RECORD EXTRACTS »
········
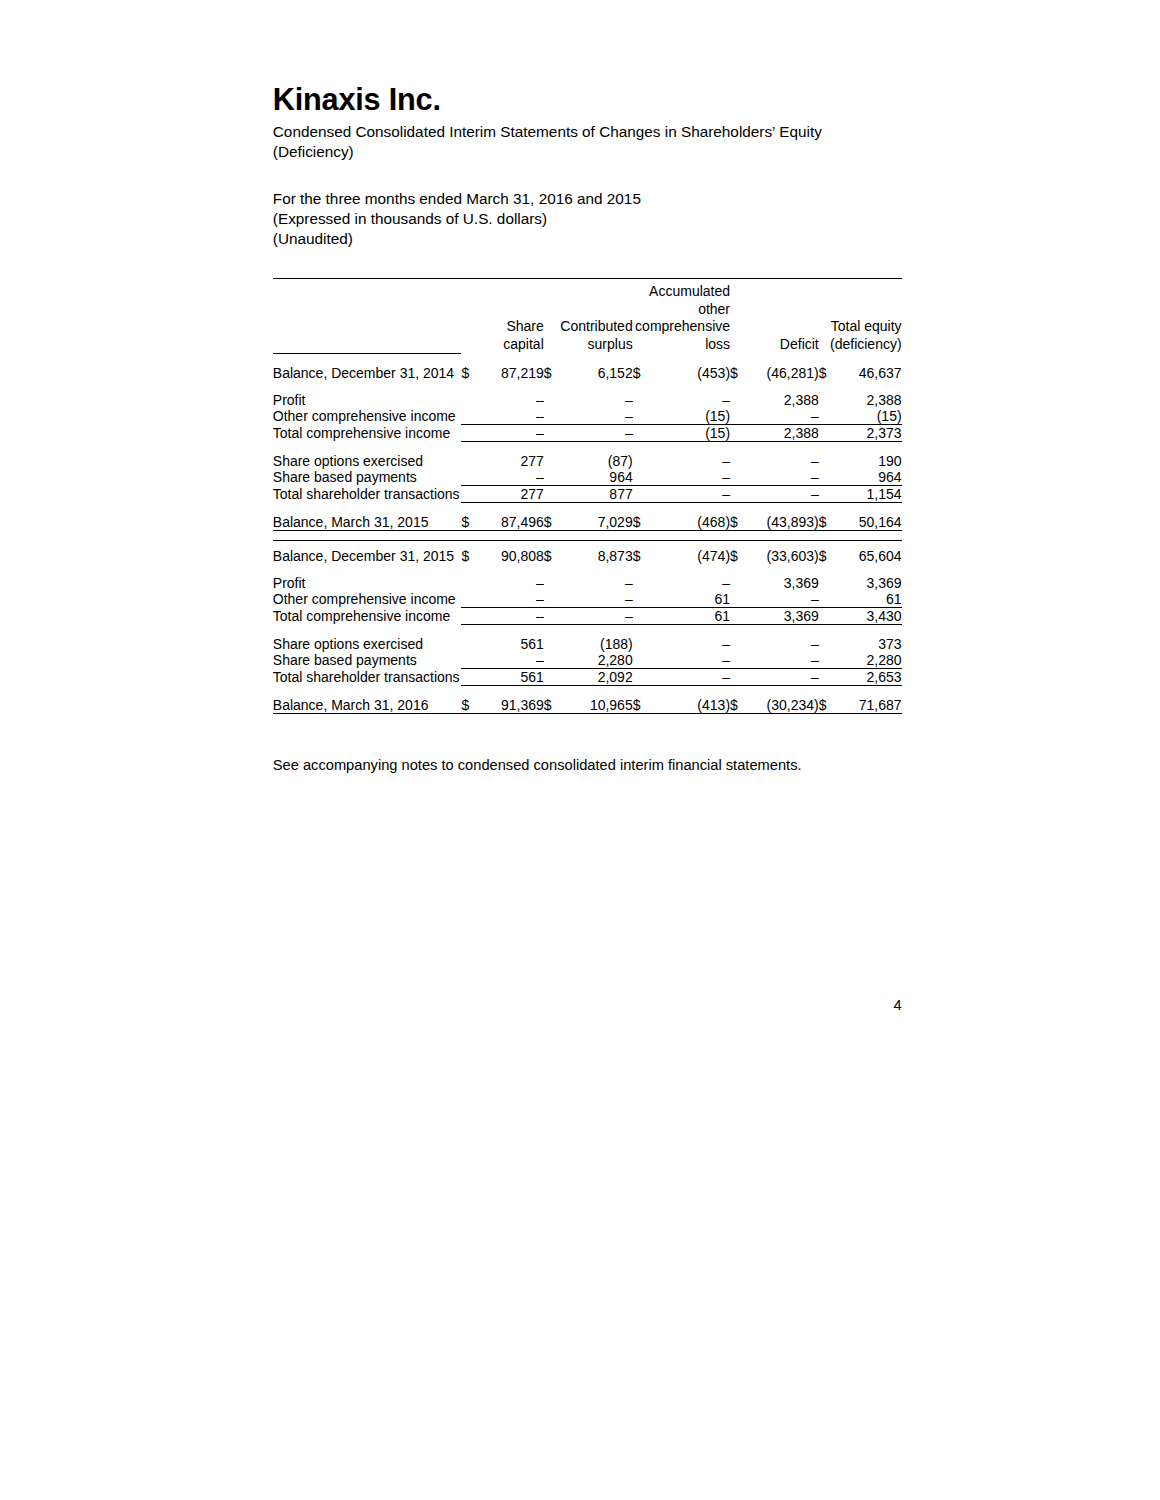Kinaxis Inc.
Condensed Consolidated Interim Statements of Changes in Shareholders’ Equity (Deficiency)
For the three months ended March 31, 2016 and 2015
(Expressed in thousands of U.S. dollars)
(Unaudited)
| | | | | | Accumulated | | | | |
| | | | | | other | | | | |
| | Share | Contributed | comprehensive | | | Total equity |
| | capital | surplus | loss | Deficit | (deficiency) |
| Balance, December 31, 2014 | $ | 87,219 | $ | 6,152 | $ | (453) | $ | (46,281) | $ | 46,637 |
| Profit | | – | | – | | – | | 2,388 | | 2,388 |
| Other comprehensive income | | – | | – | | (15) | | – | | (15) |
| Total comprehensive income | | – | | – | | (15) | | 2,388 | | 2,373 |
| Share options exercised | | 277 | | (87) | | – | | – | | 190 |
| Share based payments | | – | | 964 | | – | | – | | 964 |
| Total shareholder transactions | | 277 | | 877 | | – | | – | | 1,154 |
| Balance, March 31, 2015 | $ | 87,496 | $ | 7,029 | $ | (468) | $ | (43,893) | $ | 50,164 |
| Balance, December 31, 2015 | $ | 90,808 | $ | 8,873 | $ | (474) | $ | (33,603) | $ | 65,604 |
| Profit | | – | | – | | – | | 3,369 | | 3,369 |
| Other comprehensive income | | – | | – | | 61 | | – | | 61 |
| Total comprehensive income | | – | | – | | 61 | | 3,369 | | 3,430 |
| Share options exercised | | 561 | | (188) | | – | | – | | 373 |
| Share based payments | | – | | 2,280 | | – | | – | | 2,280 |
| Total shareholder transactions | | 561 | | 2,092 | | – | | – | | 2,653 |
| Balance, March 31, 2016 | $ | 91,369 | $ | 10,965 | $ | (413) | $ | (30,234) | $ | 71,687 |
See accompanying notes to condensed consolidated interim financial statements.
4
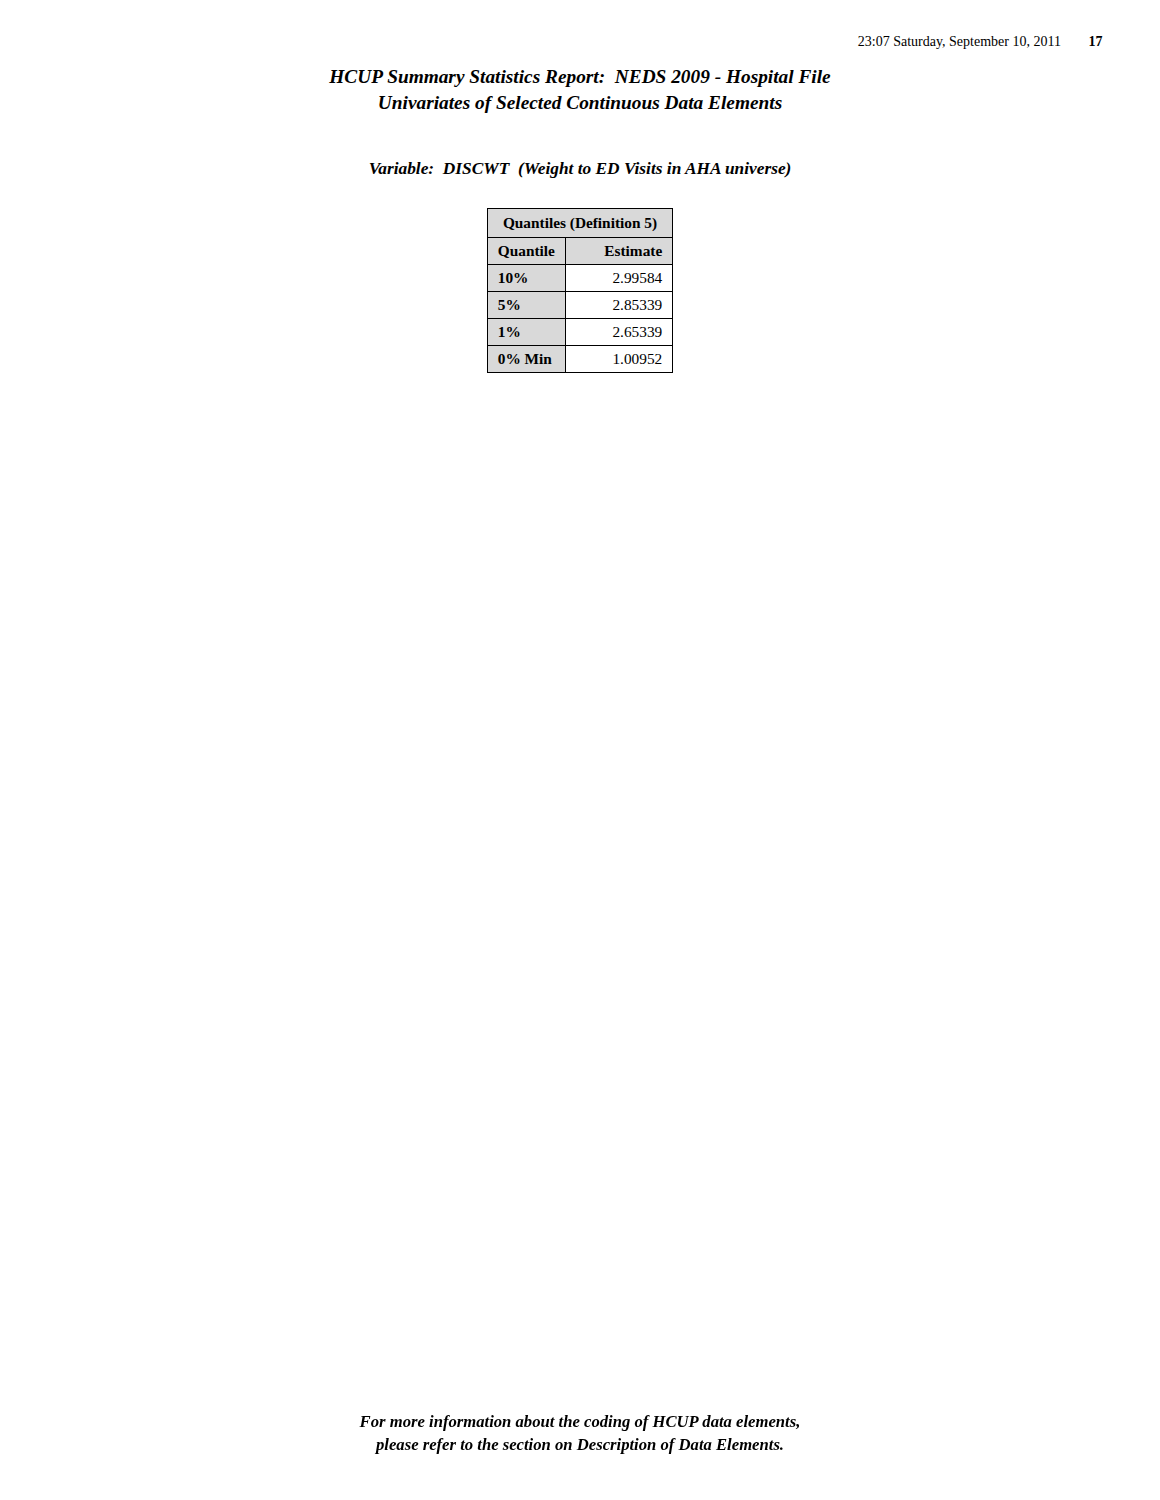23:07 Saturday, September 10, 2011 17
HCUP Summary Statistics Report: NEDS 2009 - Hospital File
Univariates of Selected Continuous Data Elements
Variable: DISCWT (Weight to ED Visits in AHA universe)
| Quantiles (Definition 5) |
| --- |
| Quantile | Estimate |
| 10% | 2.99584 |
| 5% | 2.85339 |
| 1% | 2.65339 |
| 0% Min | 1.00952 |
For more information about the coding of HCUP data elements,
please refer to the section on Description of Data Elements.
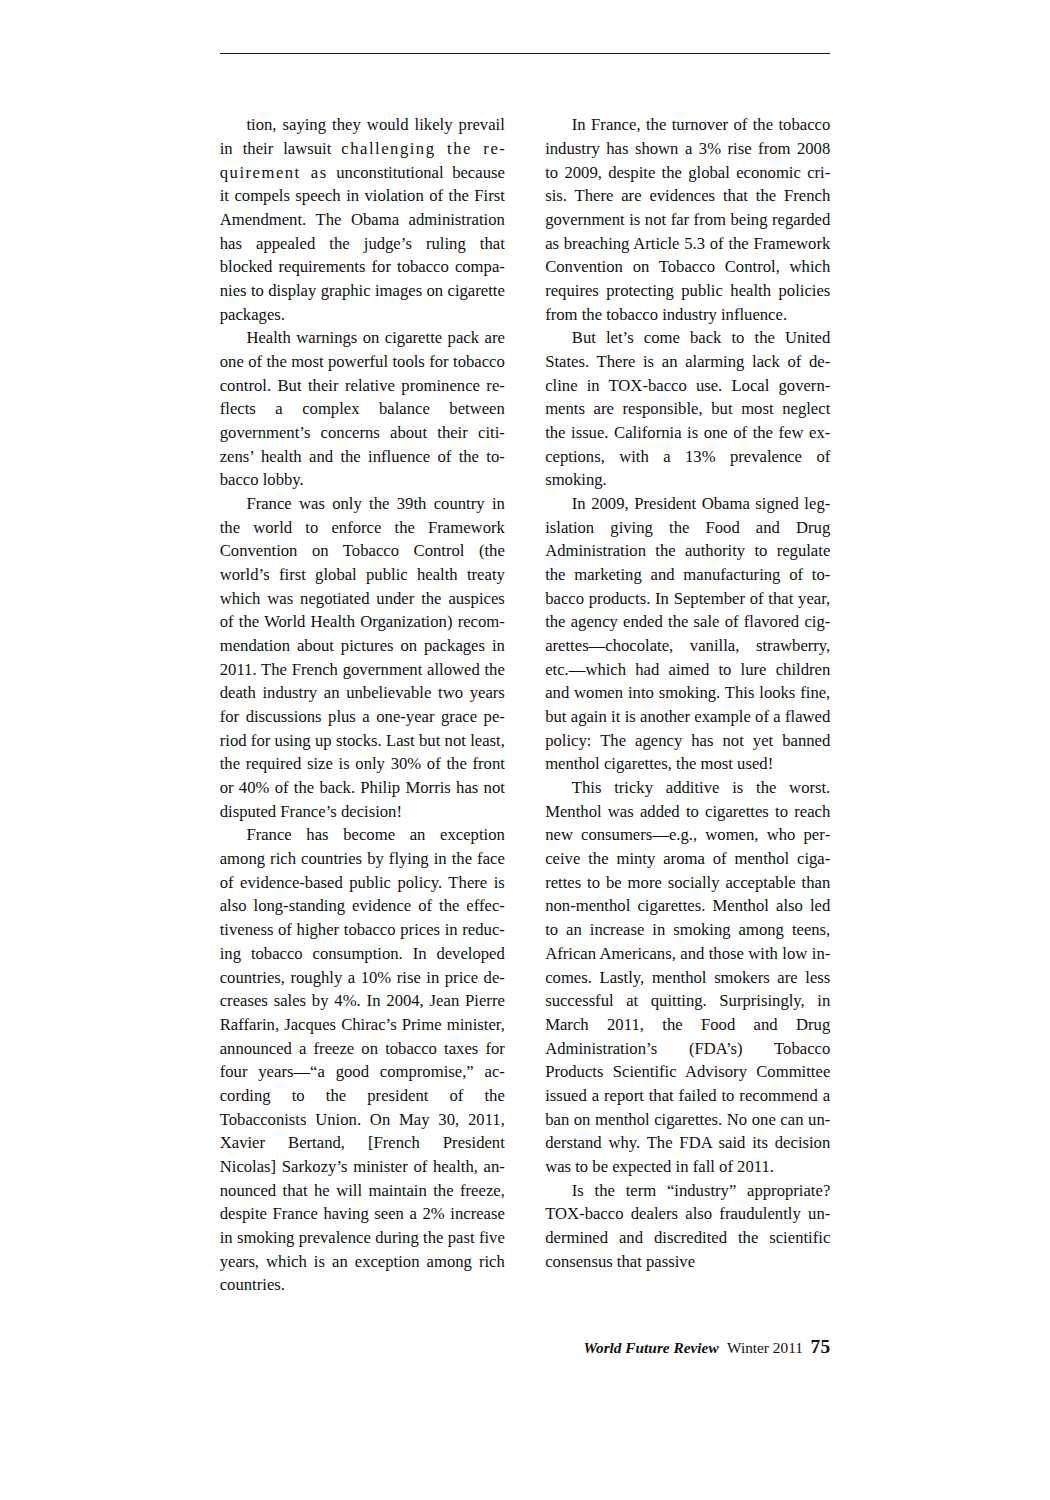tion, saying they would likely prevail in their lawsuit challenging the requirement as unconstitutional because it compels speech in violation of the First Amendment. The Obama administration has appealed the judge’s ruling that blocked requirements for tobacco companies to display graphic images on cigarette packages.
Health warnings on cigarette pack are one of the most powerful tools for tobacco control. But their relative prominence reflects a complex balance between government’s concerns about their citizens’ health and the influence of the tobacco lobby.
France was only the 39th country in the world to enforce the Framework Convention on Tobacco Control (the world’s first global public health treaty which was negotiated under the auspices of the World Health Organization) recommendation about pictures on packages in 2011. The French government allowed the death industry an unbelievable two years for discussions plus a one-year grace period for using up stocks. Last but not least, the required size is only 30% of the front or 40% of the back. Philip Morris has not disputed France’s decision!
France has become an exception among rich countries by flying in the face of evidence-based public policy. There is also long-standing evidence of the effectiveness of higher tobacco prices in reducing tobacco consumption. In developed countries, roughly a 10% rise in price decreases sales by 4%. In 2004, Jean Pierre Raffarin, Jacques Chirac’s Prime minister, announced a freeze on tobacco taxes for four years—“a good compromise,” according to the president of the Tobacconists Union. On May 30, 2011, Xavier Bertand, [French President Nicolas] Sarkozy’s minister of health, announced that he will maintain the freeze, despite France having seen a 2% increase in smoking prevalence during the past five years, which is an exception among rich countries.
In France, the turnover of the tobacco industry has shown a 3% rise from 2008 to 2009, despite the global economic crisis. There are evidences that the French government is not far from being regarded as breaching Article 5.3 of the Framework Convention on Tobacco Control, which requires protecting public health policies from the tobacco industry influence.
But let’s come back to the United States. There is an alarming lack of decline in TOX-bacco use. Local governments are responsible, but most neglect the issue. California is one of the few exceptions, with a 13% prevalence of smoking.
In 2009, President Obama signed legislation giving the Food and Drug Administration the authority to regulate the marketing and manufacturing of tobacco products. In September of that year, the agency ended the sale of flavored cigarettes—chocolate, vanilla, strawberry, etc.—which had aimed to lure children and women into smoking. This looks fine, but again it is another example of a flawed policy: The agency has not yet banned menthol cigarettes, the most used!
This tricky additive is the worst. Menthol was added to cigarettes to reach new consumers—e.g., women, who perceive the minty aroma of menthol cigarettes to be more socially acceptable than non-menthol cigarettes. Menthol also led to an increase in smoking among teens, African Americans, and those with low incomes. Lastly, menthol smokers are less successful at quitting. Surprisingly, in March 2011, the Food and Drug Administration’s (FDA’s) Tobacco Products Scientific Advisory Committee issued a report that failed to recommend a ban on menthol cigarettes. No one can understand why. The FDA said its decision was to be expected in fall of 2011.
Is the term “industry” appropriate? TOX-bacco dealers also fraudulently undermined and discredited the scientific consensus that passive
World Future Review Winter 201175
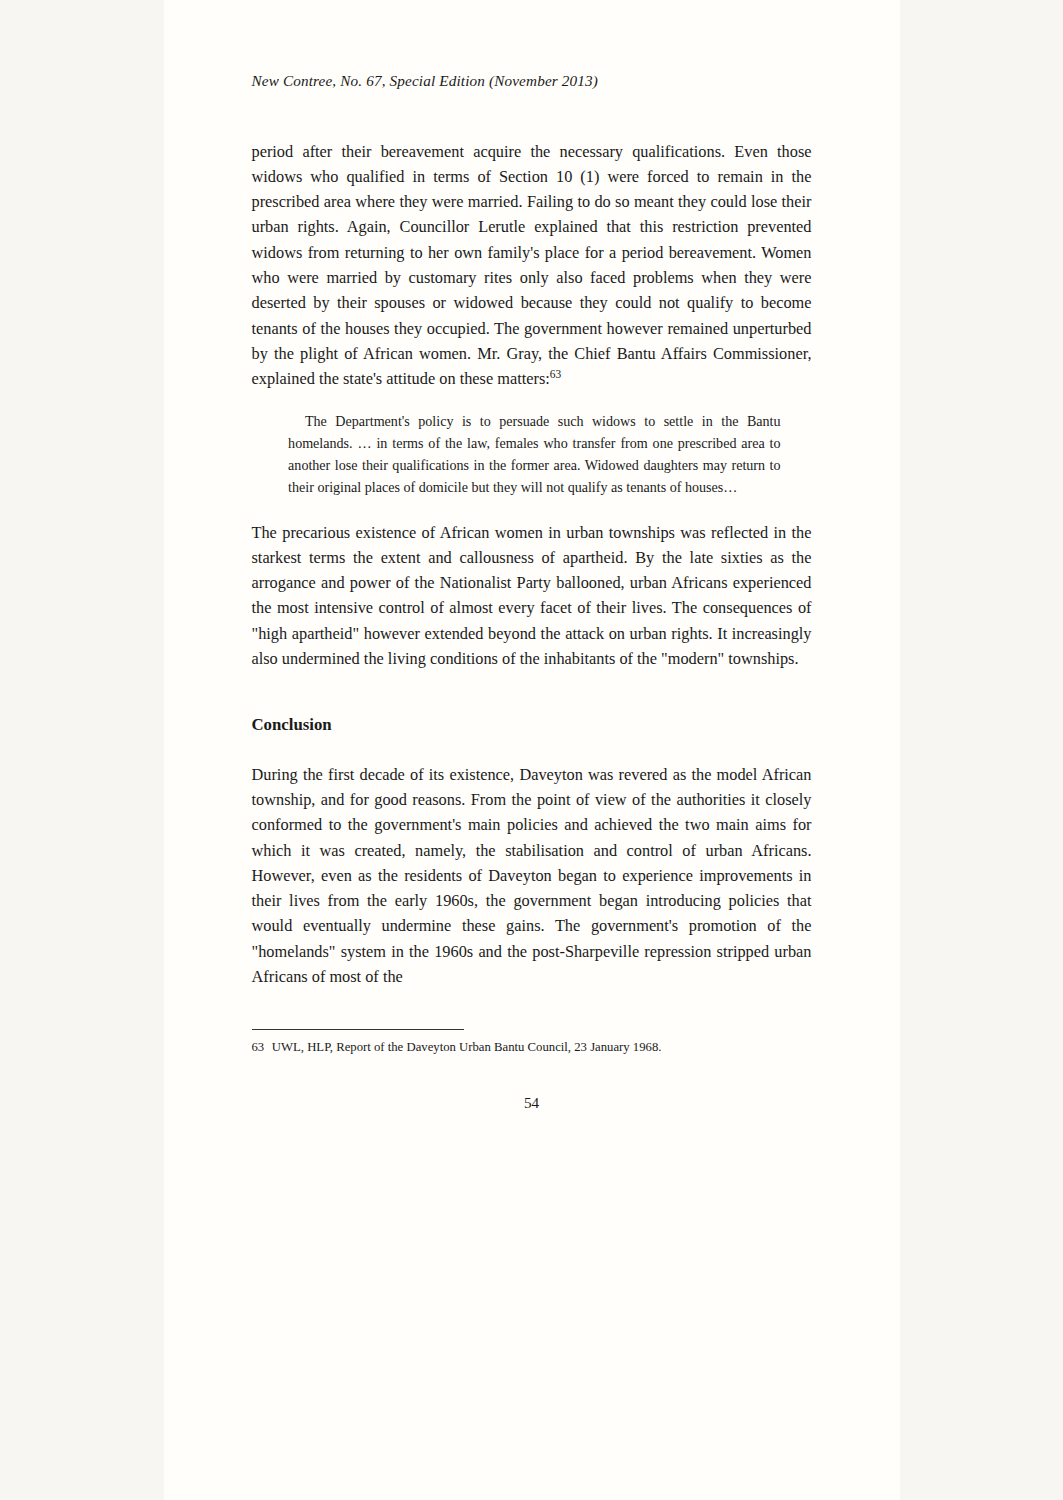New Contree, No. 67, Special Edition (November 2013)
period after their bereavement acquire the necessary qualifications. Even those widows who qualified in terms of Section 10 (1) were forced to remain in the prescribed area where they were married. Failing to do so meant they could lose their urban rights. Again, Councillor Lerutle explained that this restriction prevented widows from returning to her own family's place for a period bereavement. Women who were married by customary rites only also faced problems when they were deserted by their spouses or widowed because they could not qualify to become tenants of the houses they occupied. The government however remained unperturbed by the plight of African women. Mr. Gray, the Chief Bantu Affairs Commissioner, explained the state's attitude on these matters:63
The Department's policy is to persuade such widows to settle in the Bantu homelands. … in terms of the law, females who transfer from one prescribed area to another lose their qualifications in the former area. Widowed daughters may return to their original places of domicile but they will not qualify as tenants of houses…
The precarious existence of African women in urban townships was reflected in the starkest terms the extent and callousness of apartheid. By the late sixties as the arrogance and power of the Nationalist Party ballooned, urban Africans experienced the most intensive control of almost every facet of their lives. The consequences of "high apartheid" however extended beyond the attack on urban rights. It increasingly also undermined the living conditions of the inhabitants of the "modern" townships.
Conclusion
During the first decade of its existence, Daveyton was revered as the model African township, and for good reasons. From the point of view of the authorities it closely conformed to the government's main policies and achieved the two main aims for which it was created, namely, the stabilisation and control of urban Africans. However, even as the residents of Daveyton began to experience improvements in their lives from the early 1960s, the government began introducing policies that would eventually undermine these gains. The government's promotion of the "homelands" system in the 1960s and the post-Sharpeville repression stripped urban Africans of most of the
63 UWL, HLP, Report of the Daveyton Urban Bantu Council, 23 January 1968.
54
········
WHAT THIS TASK INVOLVES » Only one part of the listing is wanted: the lines from the one containing "23:07 Saturday, September 10, 2011 17" through the one containing "please refer to", both included. Please transcribe it exactly, leaving out the pictures.

FINISHED EXERCISE »
23:07 Saturday, September 10, 2011 17
HCUP Summary Statistics Report: NEDS 2009 - Hospital File
Univariates of Selected Continuous Data Elements
Variable: DISCWT (Weight to ED Visits in AHA universe)
| Quantiles (Definition 5) |
| --- |
| Quantile | Estimate |
| 10% | 2.99584 |
| 5% | 2.85339 |
| 1% | 2.65339 |
| 0% Min | 1.00952 |
For more information about the coding of HCUP data elements,
please refer to the section on Description of Data Elements.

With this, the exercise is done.